- SUPPLIED MATERIAL
__________

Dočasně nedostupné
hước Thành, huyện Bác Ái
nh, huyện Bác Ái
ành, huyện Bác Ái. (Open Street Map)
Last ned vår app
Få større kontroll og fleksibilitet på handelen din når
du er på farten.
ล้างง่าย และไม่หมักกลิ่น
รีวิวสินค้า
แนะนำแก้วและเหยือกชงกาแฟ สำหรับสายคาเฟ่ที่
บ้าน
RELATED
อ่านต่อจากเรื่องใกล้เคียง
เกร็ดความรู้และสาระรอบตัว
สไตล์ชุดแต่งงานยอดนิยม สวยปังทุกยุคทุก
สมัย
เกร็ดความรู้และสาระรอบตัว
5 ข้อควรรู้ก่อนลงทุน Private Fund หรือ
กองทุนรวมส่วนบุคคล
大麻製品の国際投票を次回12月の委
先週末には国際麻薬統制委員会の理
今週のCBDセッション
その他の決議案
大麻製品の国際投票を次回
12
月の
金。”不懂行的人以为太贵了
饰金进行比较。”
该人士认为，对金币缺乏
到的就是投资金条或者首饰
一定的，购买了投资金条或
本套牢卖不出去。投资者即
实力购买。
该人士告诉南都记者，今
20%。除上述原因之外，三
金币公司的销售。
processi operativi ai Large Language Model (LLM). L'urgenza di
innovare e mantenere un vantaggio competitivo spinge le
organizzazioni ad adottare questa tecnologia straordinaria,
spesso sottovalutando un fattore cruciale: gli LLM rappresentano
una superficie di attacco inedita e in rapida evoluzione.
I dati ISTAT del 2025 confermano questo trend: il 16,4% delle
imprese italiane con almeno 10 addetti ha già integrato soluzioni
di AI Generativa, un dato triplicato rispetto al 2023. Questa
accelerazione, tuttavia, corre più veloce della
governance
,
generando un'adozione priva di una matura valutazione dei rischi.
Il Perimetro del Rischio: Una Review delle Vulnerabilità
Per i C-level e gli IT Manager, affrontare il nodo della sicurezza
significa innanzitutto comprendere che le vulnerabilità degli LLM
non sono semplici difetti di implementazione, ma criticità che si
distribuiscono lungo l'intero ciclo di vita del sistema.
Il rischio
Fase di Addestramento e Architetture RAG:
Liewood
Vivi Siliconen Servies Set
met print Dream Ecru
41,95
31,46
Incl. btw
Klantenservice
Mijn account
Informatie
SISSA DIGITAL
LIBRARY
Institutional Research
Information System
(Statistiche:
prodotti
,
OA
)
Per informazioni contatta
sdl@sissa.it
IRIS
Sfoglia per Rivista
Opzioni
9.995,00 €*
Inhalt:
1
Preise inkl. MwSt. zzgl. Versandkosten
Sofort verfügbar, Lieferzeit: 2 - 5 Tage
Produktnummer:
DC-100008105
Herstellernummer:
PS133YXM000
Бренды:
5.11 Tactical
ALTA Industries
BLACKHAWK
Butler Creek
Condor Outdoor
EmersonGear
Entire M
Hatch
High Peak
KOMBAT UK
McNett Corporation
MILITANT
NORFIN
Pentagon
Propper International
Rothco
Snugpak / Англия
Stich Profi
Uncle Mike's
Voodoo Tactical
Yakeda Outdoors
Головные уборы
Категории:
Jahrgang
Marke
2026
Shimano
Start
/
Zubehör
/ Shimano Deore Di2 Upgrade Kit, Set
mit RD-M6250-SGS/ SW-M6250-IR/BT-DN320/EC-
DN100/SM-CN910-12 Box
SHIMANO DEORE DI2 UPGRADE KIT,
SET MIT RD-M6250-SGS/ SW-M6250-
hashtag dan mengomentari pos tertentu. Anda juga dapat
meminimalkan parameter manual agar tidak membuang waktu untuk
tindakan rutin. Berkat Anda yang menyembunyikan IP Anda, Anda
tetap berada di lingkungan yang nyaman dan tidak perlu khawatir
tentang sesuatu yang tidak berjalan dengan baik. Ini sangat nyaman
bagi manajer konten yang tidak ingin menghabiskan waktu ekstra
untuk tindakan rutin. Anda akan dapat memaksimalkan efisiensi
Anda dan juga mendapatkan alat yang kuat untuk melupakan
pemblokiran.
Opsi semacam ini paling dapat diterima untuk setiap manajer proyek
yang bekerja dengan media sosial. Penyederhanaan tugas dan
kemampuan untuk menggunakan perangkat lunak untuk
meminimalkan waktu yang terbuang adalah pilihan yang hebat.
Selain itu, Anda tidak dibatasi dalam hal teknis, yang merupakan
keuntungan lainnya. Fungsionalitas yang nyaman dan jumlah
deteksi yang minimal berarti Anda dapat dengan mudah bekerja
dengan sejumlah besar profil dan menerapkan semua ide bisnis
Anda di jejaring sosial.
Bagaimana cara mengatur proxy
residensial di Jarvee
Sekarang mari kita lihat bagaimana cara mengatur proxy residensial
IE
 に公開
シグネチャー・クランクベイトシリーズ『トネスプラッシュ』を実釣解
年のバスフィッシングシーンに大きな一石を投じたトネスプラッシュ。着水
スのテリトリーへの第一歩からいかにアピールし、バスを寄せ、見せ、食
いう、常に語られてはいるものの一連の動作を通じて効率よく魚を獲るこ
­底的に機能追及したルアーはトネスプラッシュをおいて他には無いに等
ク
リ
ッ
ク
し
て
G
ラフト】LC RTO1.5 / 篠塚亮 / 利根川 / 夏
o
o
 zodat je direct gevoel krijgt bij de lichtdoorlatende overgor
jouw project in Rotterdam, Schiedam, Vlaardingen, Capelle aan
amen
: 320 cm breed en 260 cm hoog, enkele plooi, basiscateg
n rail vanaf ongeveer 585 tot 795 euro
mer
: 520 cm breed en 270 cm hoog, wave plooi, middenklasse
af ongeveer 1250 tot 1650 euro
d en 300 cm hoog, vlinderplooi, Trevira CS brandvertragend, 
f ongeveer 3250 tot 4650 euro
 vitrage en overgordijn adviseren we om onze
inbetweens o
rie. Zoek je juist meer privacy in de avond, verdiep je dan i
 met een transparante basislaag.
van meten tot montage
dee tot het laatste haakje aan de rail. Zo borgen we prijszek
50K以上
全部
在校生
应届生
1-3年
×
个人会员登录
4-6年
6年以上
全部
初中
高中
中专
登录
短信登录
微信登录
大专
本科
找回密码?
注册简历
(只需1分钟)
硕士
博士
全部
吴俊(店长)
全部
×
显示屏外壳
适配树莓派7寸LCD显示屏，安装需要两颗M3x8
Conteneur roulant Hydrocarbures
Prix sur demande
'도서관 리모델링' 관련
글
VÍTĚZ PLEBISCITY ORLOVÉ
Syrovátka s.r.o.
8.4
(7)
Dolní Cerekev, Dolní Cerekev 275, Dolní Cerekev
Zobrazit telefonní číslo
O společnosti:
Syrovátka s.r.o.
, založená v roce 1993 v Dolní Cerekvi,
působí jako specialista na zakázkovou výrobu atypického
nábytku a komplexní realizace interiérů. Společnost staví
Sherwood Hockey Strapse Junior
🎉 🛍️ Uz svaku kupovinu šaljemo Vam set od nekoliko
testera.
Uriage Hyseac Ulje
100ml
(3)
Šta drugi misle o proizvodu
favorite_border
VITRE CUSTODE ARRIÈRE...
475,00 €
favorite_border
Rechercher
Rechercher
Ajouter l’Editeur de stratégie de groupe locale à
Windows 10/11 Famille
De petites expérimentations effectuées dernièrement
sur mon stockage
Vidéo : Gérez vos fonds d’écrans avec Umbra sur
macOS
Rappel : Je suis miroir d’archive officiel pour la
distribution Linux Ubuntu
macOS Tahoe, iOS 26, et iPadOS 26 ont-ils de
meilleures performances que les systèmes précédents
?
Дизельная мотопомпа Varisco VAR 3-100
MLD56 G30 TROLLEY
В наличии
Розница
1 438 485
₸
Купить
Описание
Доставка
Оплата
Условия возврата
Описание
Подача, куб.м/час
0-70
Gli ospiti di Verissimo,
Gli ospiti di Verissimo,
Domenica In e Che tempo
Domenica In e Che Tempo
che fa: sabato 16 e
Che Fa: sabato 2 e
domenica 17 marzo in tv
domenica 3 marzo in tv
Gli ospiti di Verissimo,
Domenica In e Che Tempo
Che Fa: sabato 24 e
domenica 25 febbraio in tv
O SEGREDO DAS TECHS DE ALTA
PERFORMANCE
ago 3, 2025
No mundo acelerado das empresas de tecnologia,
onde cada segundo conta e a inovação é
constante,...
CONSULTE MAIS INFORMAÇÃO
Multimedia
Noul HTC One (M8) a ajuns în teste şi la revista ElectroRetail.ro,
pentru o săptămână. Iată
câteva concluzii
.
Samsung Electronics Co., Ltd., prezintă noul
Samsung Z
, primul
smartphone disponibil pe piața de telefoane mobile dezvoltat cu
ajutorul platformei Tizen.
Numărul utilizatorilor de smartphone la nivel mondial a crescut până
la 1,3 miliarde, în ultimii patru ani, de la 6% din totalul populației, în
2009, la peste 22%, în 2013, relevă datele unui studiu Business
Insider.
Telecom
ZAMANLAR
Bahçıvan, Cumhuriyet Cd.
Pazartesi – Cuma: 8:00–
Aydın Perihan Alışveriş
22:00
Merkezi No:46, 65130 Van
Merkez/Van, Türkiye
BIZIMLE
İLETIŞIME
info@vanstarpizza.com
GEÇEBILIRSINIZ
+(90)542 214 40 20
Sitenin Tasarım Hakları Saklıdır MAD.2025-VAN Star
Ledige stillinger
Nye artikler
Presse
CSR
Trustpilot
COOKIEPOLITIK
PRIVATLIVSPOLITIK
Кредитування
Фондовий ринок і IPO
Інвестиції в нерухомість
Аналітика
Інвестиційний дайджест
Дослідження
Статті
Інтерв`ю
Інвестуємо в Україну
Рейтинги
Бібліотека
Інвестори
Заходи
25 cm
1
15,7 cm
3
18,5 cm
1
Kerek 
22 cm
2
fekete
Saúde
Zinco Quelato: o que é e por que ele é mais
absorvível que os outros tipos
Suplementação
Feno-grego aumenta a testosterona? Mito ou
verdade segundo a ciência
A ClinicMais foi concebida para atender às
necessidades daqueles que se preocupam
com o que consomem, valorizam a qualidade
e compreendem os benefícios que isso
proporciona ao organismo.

__________

- TASK DESCRIPTION
Could you retype exactly the lines from the first one of the records through the line containing "แนะนำแก้วและเห", both included, and nothing more?

- FINAL ANSWER
Dočasně nedostupné
hước Thành, huyện Bác Ái
nh, huyện Bác Ái
ành, huyện Bác Ái. (Open Street Map)
Last ned vår app
Få større kontroll og fleksibilitet på handelen din når
du er på farten.
ล้างง่าย และไม่หมักกลิ่น
รีวิวสินค้า
แนะนำแก้วและเหยือกชงกาแฟ สำหรับสายคาเฟ่ที่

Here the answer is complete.